Sempronio relates that the plague is raging in Russia. The news that an old cousin of his has married his young ward is more interesting to him than all his drugs and pills; he intends to act likewise with Grilletta. This young lady has three suitors, one of whom, a rich young coxcomb, enters to order a drug. His real intention is to see Grilletta. He notices that Mengone loves her too, so he sends him out, in order to have Grilletta to himself. But she only mocks him, and on Mengone's return Volpino is forced to retire. Alone with Mengone, Grilletta encourages her timid lover, whom she likes, but just when he is about to take her hand Sempronio returns, furious to see them so intimate. He sends Mengone away to work and the young girl to her account books, while he buries himself once more in the papers.

Missing a map, he is obliged to leave the room: the young people take advantage of the situation, and when Sempronio, having lost his spectacles, goes to fetch them, Mengone grows bolder and kisses Grilletta. The old man returns at the supreme moment, and in a rage sends each to their room.

Mengone's effrontery emboldens Sempronio to marry Grilletta at once.

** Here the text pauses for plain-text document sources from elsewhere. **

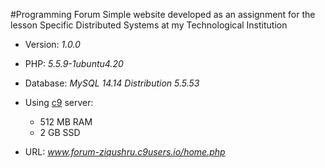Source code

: #Programming Forum
Simple website developed as an assignment for the lesson Specific Distributed Systems at my Technological Institution

* Version: _1.0.0_

* PHP: _5.5.9-1ubuntu4.20_

* Database: _MySQL 14.14 Distribution 5.5.53_

* Using [c9](https://c9.io) server:
    * 512 MB RAM
    * 2   GB SSD

* URL: _www.forum-ziqushru.c9users.io/home.php_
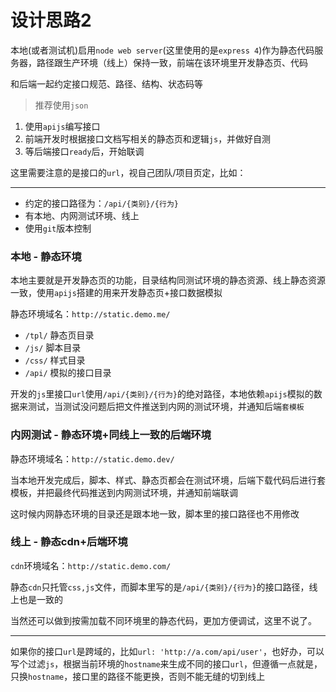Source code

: # 设计思路2

本地(或者测试机)启用`node web server`(这里使用的是`express 4`)作为静态代码服务器，路径跟生产环境（线上）保持一致，前端在该环境里开发静态页、代码

和后端一起约定接口规范、路径、结构、状态码等

> 推荐使用`json`

1. 使用`apijs`编写接口
1. 前端开发时根据接口文档写相关的静态页和逻辑`js`，并做好自测
1. 等后端接口`ready`后，开始联调

这里需要注意的是接口的`url`，视自己团队/项目页定，比如：

---

* 约定的接口路径为：`/api/{类别}/{行为}`
* 有本地、内网测试环境、线上
* 使用`git`版本控制


### 本地 - 静态环境

本地主要就是开发静态页的功能，目录结构同测试环境的静态资源、线上静态资源一致，使用`apijs`搭建的用来开发静态页+接口数据模拟

静态环境域名：`http://static.demo.me/`

* `/tpl/` 静态页目录
* `/js/` 脚本目录
* `/css/` 样式目录
* `/api/` 模拟的接口目录

开发的`js`里接口`url`使用`/api/{类别}/{行为}`的绝对路径，本地依赖`apijs`模拟的数据来测试，当测试没问题后把文件推送到内网的测试环境，并通知后端`套模板`

### 内网测试 - 静态环境+同线上一致的后端环境

静态环境域名：`http://static.demo.dev/`

当本地开发完成后，脚本、样式、静态页都会在测试环境，后端下载代码后进行套模板，并把最终代码推送到内网测试环境，并通知前端联调

这时候内网静态环境的目录还是跟本地一致，脚本里的接口路径也不用修改

### 线上 - 静态cdn+后端环境

`cdn`环境域名：`http://static.demo.com/`

静态`cdn`只托管`css,js`文件，而脚本里写的是`/api/{类别}/{行为}`的接口路径，线上也是一致的

当然还可以做到按需加载不同环境里的静态代码，更加方便调试，这里不说了。

---

如果你的接口`url`是跨域的，比如`url: 'http://a.com/api/user'`，也好办，可以写个过滤`js`，根据当前环境的`hostname`来生成不同的接口`url`，但遵循一点就是，只换`hostname`，接口里的路径不能更换，否则不能无缝的切到线上
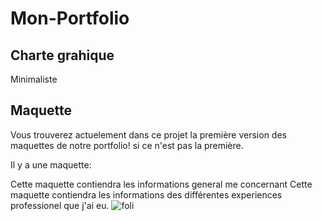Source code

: # Mon-Portfolio
## Charte grahique
Minimaliste

## Maquette

Vous trouverez actuelement dans ce projet la première version des maquettes de notre portfolio! si ce n'est pas la première.

Il y a une maquette:

Cette maquette contiendra les informations general me concernant
Cette maquette contiendra les informations des différentes experiences professionel que j'ai eu.
![foli](https://cdn.discordapp.com/attachments/849615095360913439/859037818729660416/Proposition_de_design.png)


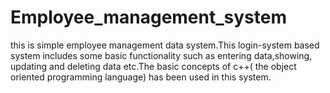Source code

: # Employee_management_system
this is simple employee management data system.This login-system based system includes some basic functionality such as entering data,showing, updating and deleting data etc.The basic concepts of c++( the object oriented programming language) has been used in this system.
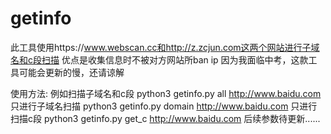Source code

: # getinfo
此工具使用https://www.webscan.cc和http://z.zcjun.com这两个网站进行子域名和c段扫描
优点是收集信息时不被对方网站所ban ip
因为我面临中考，这款工具可能会更新的慢，还请谅解

使用方法:
例如扫描子域名和c段
python3 getinfo.py all http://www.baidu.com
只进行子域名扫描
python3 getinfo.py domain http://www.baidu.com
只进行扫描c段
python3 getinfo.py get_c http://www.baidu.com
后续参数待更新......
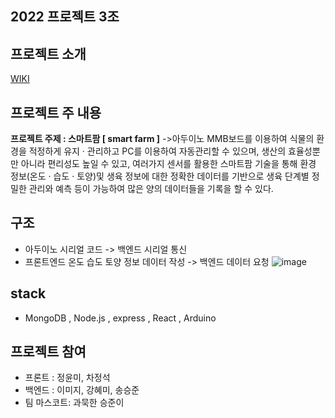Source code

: ## 2022 프로젝트 3조
프로젝트 소개
----
[WIKI](https://github.com/LEEMIJIimage/-3-/wiki)

프로젝트 주 내용 
---
 **프로젝트 주제 : 스마트팜 [ smart farm ]**
 ->아두이노 MMB보드를 이용하여 식물의 환경을 적정하게 유지 · 관리하고 PC를 이용하여 자동관리할 수 있으며, 생산의 효율성뿐만 아니라 편리성도 높일 수 있고, 여러가지 센서를 활용한 스마트팜 기술을 통해 환경 정보(온도 · 습도 · 토양)및 생육 정보에 대한 정확한 데이터를 기반으로 생육 단계별 정밀한 관리와 예측 등이 가능하여 많은 양의 데이터들을 기록을 할 수 있다.  

구조
---
 * 아두이노 시리얼 코드 -> 백엔드 시리얼 통신 
 * 프론트엔드 온도 습도 토양 정보 데이터 작성 -> 백엔드 데이터 요청
 ![image](https://user-images.githubusercontent.com/50102538/153985528-509d7b3b-27cb-488f-a2a1-7c5887a3f422.png)

stack
---
 * MongoDB , Node.js , express , React , Arduino

프로젝트 참여
---
* 프론트 : 정윤미, 차정석
* 백엔드 : 이미지, 강혜미, 송승준
* 팀 마스코트: 과묵한 승준이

He is however detained by Volpino, who comes to bribe him by an offer from the Sultan to go to Turkey as apothecary at court, war having broken out in that country. The wily young man insinuates that Sempronio will soon grow rich, and offers to give him 10,000 ducats at once, if he will give him Grilletta for his wife. Sempronio is quite willing to accept the Sultan's proposal, but not to cede Grilletta. So he sends Mengone away to fetch a notary, who is to marry him to his ward without delay. The maiden wracks her brains on how to rouse her timid lover to action.

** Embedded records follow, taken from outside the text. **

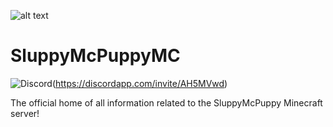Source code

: ![alt text](https://i.imgur.com/bSTHZ11.png "Banner")
# SluppyMcPuppyMC
![Discord](https://img.shields.io/discord/553941978979762176?logo=discord&label=)(https://discordapp.com/invite/AH5MVwd)

The official home of all information related to the SluppyMcPuppy Minecraft server!

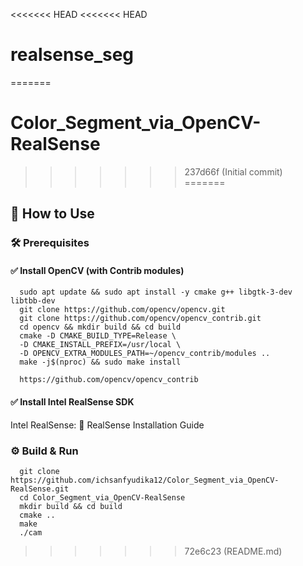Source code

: <<<<<<< HEAD
<<<<<<< HEAD
# realsense_seg
=======
# Color_Segment_via_OpenCV-RealSense
>>>>>>> 237d66f (Initial commit)
=======
## 🚀 How to Use

### 🛠 Prerequisites

#### ✅ Install OpenCV (with Contrib modules)

      sudo apt update && sudo apt install -y cmake g++ libgtk-3-dev libtbb-dev
      git clone https://github.com/opencv/opencv.git
      git clone https://github.com/opencv/opencv_contrib.git
      cd opencv && mkdir build && cd build
      cmake -D CMAKE_BUILD_TYPE=Release \
      -D CMAKE_INSTALL_PREFIX=/usr/local \
      -D OPENCV_EXTRA_MODULES_PATH=~/opencv_contrib/modules ..
      make -j$(nproc) && sudo make install

      https://github.com/opencv/opencv_contrib

#### ✅ Install Intel RealSense SDK

Intel RealSense: 📖 RealSense Installation Guide

### ⚙️ Build & Run

      git clone https://github.com/ichsanfyudika12/Color_Segment_via_OpenCV-RealSense.git
      cd Color_Segment_via_OpenCV-RealSense
      mkdir build && cd build
      cmake ..
      make
      ./cam

>>>>>>> 72e6c23 (README.md)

Sempronio, hearing her sing sadly, suggests that she wants a husband and offers her his own worthy person. Grilletta accepts him, hoping to awaken Mengone's jealousy and rouse him to action. The notary comes, in whom Grilletta at once recognizes Volpino in disguise. He has hardly sat down, when a second notary enters, saying that he has been sent by Mengone and claiming his due. The latter is Mengone himself, and Sempronio, not recognizing the two, bids them sit down. He dictates the marriage contract, in which Grilletta is said to marry Sempronio by her own free will; the two false notaries distort every word of old Sempronio's, and each puts his own name instead of the guardian's. When the contract is written, Sempronio takes one copy, Grilletta the other and the whole fraud is discovered. Volpino vanishes, but Mengone promises Grilletta to do his best in order to win her.

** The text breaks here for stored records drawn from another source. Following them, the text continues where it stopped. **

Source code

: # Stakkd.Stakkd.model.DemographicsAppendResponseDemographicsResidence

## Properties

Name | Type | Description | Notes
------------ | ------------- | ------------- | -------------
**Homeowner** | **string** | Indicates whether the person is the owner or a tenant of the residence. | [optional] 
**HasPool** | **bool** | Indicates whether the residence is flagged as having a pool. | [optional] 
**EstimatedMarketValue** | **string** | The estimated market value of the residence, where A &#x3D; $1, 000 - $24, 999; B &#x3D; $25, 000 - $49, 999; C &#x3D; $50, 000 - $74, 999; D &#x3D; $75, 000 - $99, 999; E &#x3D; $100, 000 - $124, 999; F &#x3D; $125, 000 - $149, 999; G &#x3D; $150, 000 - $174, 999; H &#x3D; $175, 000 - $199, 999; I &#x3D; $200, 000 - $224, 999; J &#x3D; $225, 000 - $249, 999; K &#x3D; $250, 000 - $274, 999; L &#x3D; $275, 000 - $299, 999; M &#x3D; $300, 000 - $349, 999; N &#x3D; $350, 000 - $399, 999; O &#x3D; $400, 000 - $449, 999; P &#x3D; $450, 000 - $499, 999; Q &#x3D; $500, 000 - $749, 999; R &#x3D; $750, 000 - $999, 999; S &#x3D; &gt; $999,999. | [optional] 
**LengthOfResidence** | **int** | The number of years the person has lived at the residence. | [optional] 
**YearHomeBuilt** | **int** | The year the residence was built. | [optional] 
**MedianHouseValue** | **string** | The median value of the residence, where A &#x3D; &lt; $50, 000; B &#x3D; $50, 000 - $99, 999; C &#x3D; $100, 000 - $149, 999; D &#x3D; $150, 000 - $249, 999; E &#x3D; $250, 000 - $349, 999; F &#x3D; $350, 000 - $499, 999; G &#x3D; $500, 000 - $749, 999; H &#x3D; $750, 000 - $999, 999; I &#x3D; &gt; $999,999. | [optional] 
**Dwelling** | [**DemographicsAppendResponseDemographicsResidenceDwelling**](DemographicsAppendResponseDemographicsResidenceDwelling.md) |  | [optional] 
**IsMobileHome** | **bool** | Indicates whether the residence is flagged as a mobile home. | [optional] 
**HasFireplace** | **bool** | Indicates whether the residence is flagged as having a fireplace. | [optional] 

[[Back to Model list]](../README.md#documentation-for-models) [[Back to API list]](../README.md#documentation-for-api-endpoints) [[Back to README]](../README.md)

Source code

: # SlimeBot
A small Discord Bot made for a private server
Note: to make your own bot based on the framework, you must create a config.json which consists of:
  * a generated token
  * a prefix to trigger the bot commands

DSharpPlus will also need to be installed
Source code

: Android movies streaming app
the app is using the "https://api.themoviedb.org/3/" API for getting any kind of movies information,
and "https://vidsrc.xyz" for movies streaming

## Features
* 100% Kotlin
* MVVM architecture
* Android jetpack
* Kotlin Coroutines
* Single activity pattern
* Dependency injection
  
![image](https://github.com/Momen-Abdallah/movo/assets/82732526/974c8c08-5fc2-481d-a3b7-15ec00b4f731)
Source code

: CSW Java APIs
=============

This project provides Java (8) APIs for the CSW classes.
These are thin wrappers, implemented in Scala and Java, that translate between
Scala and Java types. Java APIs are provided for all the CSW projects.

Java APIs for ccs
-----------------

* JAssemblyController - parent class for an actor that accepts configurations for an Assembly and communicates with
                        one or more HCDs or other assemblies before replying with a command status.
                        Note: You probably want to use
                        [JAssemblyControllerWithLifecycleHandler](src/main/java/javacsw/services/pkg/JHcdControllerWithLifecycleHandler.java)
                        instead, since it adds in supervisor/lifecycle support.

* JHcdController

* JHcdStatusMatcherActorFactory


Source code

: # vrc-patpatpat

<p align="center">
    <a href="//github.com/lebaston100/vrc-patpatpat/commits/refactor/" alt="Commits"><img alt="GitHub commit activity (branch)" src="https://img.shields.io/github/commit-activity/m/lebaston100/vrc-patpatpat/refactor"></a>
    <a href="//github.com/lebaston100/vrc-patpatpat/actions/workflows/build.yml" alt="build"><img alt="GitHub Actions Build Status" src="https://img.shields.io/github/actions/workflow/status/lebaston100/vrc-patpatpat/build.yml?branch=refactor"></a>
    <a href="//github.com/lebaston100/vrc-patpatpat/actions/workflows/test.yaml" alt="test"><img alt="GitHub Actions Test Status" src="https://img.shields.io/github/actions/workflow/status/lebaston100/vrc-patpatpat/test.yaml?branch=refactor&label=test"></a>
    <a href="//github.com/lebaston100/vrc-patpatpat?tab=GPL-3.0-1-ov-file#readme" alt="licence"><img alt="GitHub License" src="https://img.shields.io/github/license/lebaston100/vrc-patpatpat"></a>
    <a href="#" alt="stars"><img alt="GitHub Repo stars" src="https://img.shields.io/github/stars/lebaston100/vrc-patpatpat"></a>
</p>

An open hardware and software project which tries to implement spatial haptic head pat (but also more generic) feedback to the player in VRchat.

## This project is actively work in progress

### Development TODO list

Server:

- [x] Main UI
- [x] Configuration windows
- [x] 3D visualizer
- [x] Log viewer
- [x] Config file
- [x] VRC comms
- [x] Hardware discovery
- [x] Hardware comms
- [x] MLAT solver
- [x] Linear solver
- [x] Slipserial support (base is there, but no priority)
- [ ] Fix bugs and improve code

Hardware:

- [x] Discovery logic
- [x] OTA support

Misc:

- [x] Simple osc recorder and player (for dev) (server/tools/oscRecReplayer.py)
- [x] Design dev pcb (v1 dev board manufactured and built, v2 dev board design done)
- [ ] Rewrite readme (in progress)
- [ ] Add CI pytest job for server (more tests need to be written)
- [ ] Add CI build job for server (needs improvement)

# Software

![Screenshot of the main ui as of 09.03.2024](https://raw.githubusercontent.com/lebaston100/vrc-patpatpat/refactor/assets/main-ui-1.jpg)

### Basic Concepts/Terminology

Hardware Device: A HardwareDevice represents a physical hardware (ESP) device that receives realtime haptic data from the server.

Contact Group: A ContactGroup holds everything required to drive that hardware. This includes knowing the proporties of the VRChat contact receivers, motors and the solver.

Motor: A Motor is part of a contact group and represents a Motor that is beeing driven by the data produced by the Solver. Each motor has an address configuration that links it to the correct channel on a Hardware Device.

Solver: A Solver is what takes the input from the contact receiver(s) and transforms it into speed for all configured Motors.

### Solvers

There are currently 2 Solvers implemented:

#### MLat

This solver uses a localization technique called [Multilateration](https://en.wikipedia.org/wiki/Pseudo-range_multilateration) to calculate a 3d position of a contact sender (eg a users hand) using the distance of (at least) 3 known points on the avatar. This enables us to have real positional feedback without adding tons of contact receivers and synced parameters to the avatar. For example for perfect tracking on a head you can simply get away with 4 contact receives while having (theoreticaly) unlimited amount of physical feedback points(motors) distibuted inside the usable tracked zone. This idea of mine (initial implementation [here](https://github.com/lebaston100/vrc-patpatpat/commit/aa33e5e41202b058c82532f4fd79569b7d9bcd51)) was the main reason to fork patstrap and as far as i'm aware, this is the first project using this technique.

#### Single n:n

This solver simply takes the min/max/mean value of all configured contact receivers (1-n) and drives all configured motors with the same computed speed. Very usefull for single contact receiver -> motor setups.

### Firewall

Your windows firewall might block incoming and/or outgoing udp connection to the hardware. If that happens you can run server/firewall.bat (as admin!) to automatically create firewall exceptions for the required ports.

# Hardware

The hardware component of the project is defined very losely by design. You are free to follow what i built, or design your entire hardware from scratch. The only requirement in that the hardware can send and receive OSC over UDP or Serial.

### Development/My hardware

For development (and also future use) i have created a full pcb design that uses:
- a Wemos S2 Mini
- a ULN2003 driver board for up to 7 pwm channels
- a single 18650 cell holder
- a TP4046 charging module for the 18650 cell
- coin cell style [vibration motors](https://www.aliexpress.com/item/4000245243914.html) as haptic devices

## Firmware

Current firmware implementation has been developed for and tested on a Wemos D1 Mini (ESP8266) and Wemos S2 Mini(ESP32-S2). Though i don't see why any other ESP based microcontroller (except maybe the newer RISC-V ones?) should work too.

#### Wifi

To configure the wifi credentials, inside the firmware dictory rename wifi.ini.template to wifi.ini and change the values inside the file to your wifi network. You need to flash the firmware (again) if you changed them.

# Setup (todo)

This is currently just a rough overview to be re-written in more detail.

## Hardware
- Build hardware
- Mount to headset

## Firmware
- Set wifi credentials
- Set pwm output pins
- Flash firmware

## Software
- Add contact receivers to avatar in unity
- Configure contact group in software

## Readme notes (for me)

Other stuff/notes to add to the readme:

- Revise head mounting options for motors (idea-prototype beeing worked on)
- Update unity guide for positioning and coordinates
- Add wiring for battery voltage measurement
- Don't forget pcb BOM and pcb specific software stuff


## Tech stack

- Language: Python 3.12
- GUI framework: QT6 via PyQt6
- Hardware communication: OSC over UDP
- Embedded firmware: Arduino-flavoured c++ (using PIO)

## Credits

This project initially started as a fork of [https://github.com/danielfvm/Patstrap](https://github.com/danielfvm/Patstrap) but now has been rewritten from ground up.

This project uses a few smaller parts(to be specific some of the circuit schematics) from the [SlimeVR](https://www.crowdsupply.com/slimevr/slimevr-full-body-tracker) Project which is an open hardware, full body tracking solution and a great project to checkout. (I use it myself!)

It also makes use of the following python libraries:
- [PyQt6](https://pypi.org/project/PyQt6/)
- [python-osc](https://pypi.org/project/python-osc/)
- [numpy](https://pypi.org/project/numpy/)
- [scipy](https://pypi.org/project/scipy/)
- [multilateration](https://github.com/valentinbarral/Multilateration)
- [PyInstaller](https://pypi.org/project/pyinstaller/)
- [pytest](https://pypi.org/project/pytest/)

In the last scene Sempronio receives a letter from Volpino, telling him that the Pasha is to come with a suite of Turks to buy all his medicines at a high price, and to appoint him solemnly as the Sultan's apothecary. Volpino indeed arrives, with his attendants, all disguised as Turks, but he is again recognized by Grilletta. He offers his gold, and seizes Grilletta's hand, to carry her off, but Sempronio interferes. Then the Turks begin to destroy all the pots and glasses and costly medicines, and when Sempronio objects, the false Pasha draws his dagger, but Mengone intervenes and induces the frightened old man to promise Grilletta to him, if he succeeds in saving him from the Turks. No sooner is the promise written and signed, than Grilletta tears off the Pasha's false beard and reveals Volpino, who retires baffled, while the false Turks drink the young couple's health at the cost of the two defeated suitors.

== Recordings ==

- 1978 – Attila Fülöp, István Rozsos, Magda Kalmár, Veronika Kincses – Franz Liszt Chamber Orchestra, György Lehel (Hungaroton)

==Sources==
- Synopsis adapted from: Annesley, Charles. The Standard Opera Glass – Containing the Detailed Plots of One Hundred and Thirty Celebrated Operas, Sampson Low, Marston, London, Lemcke & Buechner, New York, 1901.